Suara.com - Pemerintah dalam hal ini Kementerian Komunikasi dan Informatika didesak untuk menutup sementara aplikator taksi daring hingga pihak aplikator memiliki standar yang menjamin keamanan dan keselamatan baik pengemudi maupun penumpang.
"Pemerintah harus melindungi konsumen taksi daring. Dengan makin banyaknya tindakan kriminal di taksi daring, sebaiknya pemerintah menutup sementara aplikator taksi daring yang bermasalah sampai pihak aplikator dapat menunjukkan cara melindungi pengemudi dan pengguna dari upaya tindakan kriminal," kata Pengamat Transportasi Universitas Soegijapranata Djoko Setijowarno dalam keterangannya di Jakarta, Kamis (26/4/2018).
Pernyataan tersebut menanggapi kasus penyekapan yang menimpa pengemudi taksi daring oleh penumpang di Tambora, Jakarta Utara, pada Senin (23/4/2018).

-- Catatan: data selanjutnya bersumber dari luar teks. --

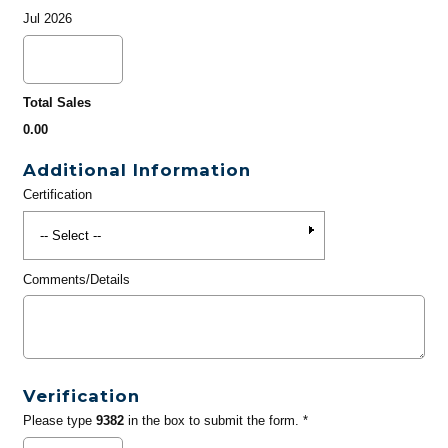
Jul 2026
Total Sales
0.00
Additional Information
Certification
Comments/Details
Verification
Please type
9382
in the box to submit the form. *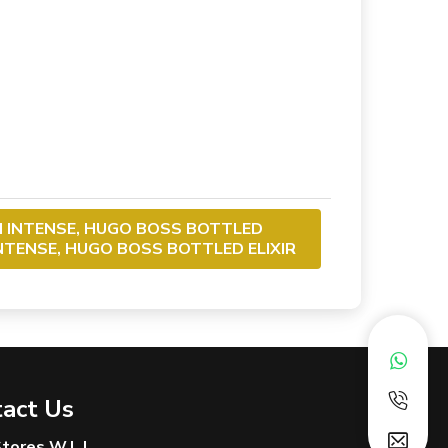
M INTENSE, HUGO BOSS BOTTLED
INTENSE, HUGO BOSS BOTTLED ELIXIR
act Us
 Stores W.L.L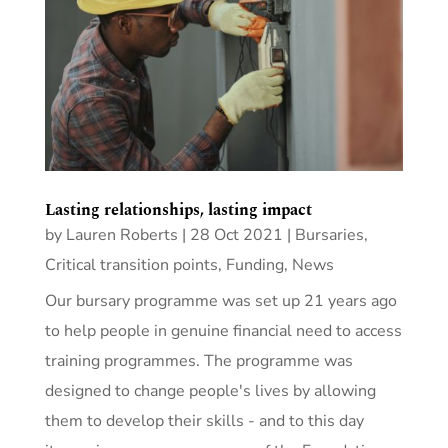
Lasting relationships, lasting impact
by
Lauren Roberts
|
28 Oct 2021
|
Bursaries
,
Critical transition points
,
Funding
,
News
Our bursary programme was set up 21 years ago
to help people in genuine financial need to access
training programmes. The programme was
designed to change people's lives by allowing
them to develop their skills - and to this day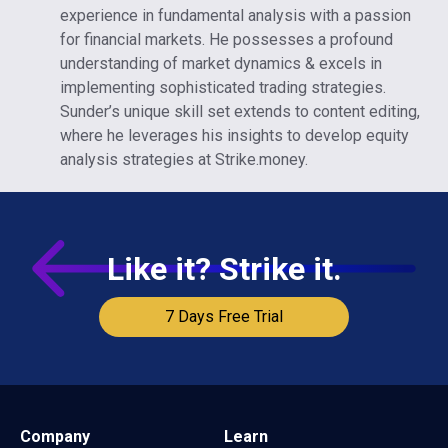
experience in fundamental analysis with a passion
for financial markets. He possesses a profound
understanding of market dynamics & excels in
implementing sophisticated trading strategies.
Sunder’s unique skill set extends to content editing,
where he leverages his insights to develop equity
analysis strategies at Strike.money.
Like it? Strike it.
7 Days Free Trial
Company
Learn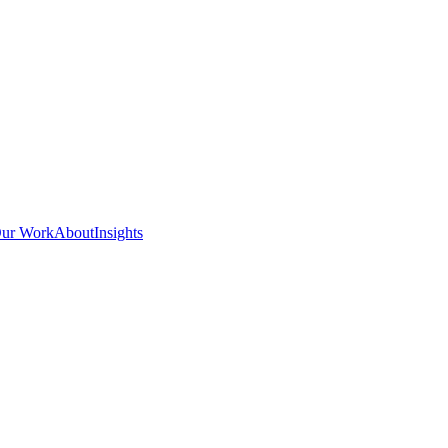
ur Work
About
Insights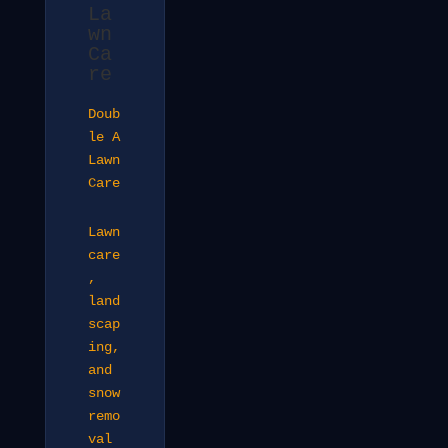
La
wn
Ca
re
Doub
le A
Lawn
Care
Lawn
care
,
land
scap
ing,
and
snow
remo
val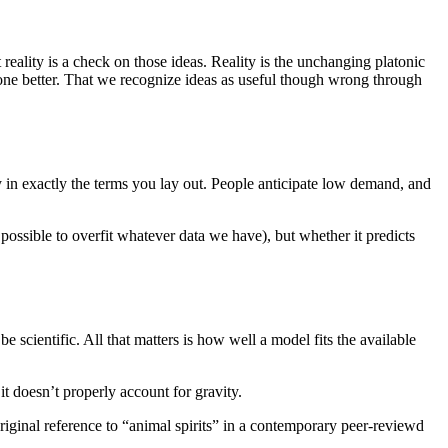
reality is a check on those ideas. Reality is the unchanging platonic
one better. That we recognize ideas as useful though wrong through
 in exactly the terms you lay out. People anticipate low demand, and
be possible to overfit whatever data we have), but whether it predicts
e scientific. All that matters is how well a model fits the available
t doesn’t properly account for gravity.
riginal reference to “animal spirits” in a contemporary peer-reviewd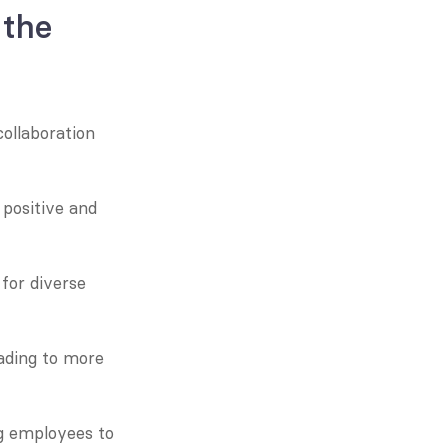
the 
ollaboration 
positive and 
or diverse 
ding to more 
 employees to 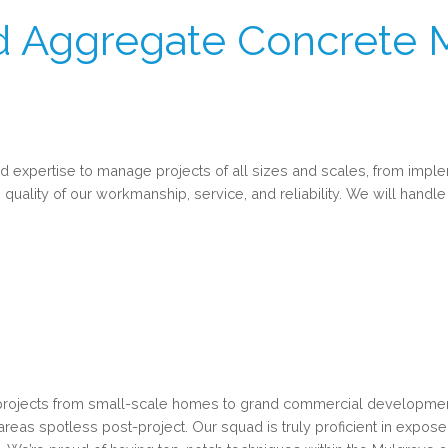
 Aggregate Concrete 
expertise to manage projects of all sizes and scales, from imple
 quality of our workmanship, service, and reliability. We will handle 
projects from small-scale homes to grand commercial developments
k areas spotless post-project. Our squad is truly proficient in exp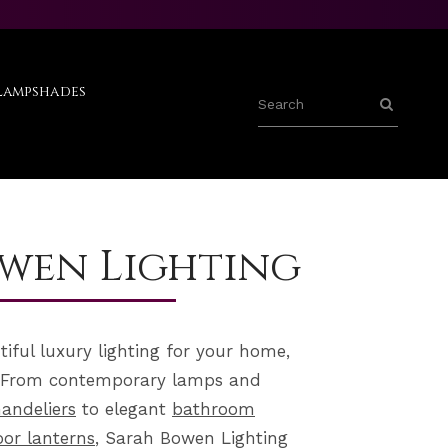
Lampshades
wen Lighting
utiful luxury lighting for your home,
e. From contemporary
lamps
and
andeliers
to elegant
bathroom
or lanterns
, Sarah Bowen Lighting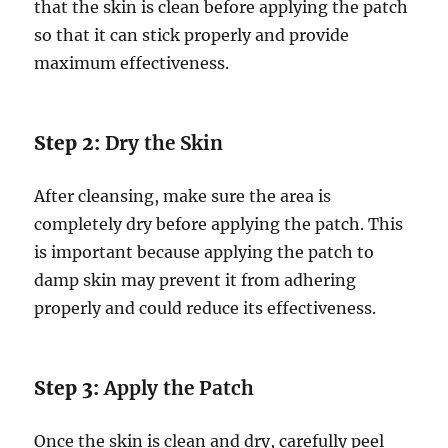
that the skin is clean before applying the patch
so that it can stick properly and provide
maximum effectiveness.
Step 2:
Dry the Skin
After cleansing, make sure the area is
completely dry before applying the patch. This
is important because applying the patch to
damp skin may prevent it from adhering
properly and could reduce its effectiveness.
Step 3:
Apply the Patch
Once the skin is clean and dry, carefully peel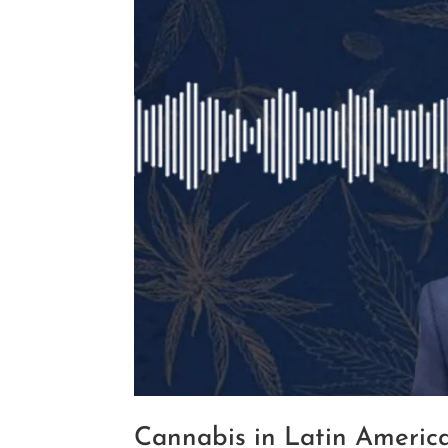
Cannabis in Latin America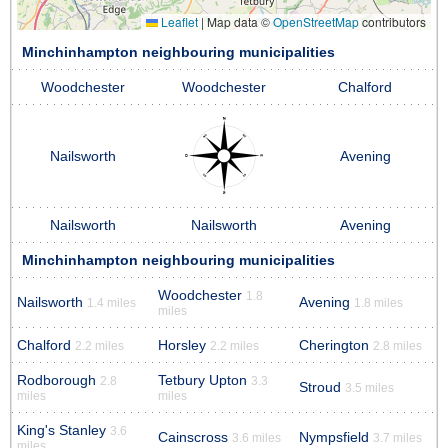
Leaflet
|
Map data ©
OpenStreetMap
contributors
Minchinhampton neighbouring municipalities
Woodchester
Woodchester
Chalford
Nailsworth
Avening
Nailsworth
Nailsworth
Avening
Minchinhampton neighbouring municipalities
Woodchester
1.8
Nailsworth
Avening
1.4 miles
1.8 miles
miles
Chalford
Horsley
Cherington
2.2 miles
2.2 miles
2.8 miles
Rodborough
Tetbury Upton
2.8
3.3
Stroud
3.5 miles
miles
miles
King's Stanley
3.6
Cainscross
Nympsfield
3.6 miles
3.7 miles
miles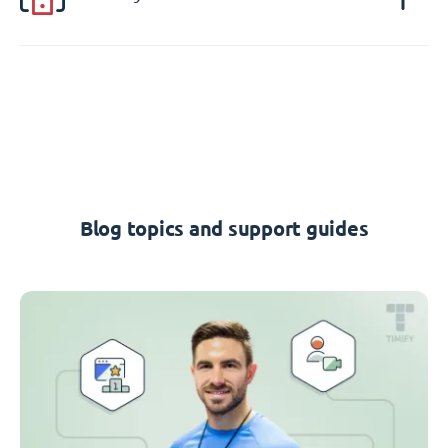
Blog topics and support guides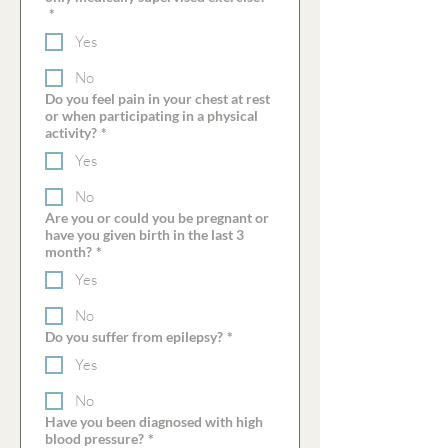
*
Yes
No
Do you feel pain in your chest at rest
or when participating in a physical
activity?
*
Yes
No
Are you or could you be pregnant or
have you given birth in the last 3
month?
*
Yes
No
Do you suffer from epilepsy?
*
Yes
No
Have you been diagnosed with high
blood pressure?
*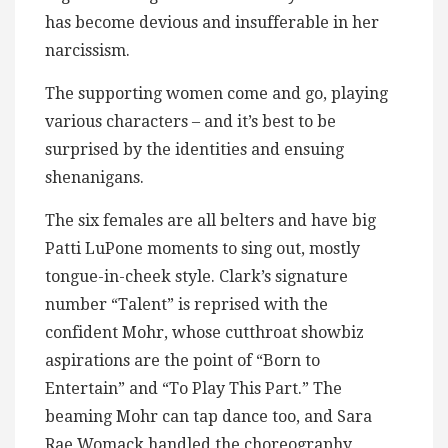
has become devious and insufferable in her
narcissism.
The supporting women come and go, playing
various characters – and it’s best to be
surprised by the identities and ensuing
shenanigans.
The six females are all belters and have big
Patti LuPone moments to sing out, mostly
tongue-in-cheek style. Clark’s signature
number “Talent” is reprised with the
confident Mohr, whose cutthroat showbiz
aspirations are the point of “Born to
Entertain” and “To Play This Part.” The
beaming Mohr can tap dance too, and Sara
Rae Womack handled the choreography,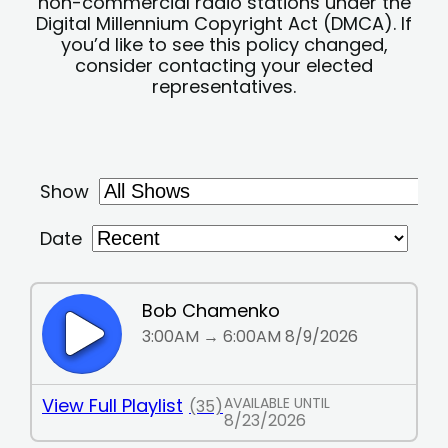
non-commercial radio stations under the
Digital Millennium Copyright Act (DMCA). If
you’d like to see this policy changed,
consider contacting your elected
representatives.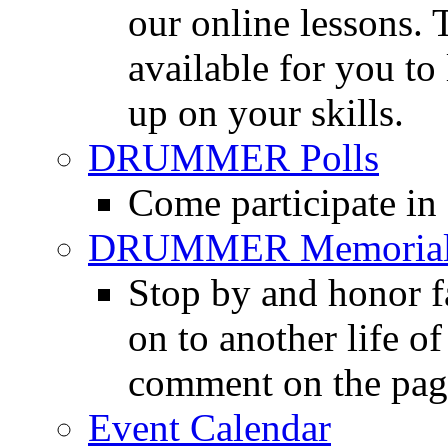
our online lessons.
available for you to 
up on your skills.
DRUMMER Polls
Come participate in
DRUMMER Memorial
Stop by and honor 
on to another life o
comment on the pag
Event Calendar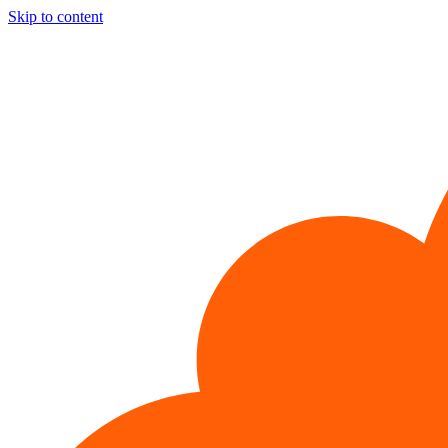
Skip to content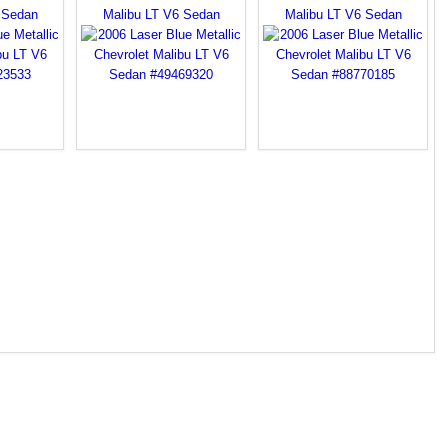
 Sedan
Malibu LT V6 Sedan
Malibu LT V6 Sedan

"Jika pemerintah tidak tegas, kejadian serupa pasti akan terulang. Tinggal tunggu waktunya kapan akan terjadi," katanya.
Kejadian kriminal juga terjadi pada penumpang taksi daring Grab, Yun Siska Rohani yang dibunuh oleh oknum yang diduga pengemudi taksi di wilayah Bogor.
Djoko menjelaskan standar keamanan usaha taksi sudah diatur oleh pemerintah, tetapi untuk taksi daring belum diatur karena hingga kini urusan taksi daring belum selesai.
Padahal, menurut dia, taksi daring sangat rentan terhadap gangguan keselamatan baik pengemudi maupun penumpang.
Peraturan Menteri Perhubungan Nomor 46 Tahun 2014 tentang Standar Pelayanan Minimal Angkutan Orang dengan Kendaraan Bermotor Umum Tidak Dalam Trayek sudah mengatur sistem keamanan menggunakan taksi.
Jenis SPM untuk keamanan, pertama ada tanda pengenal pengemudi, berupa seragam dan kartu identitas pengemudi yang digunakan selama mengoperasikan kendaraan.
Kemudian kartu pengenal pengemudi yang dikeluarkan oleh perusahaan taksi dan ditempatkan di "dashboard" mobil.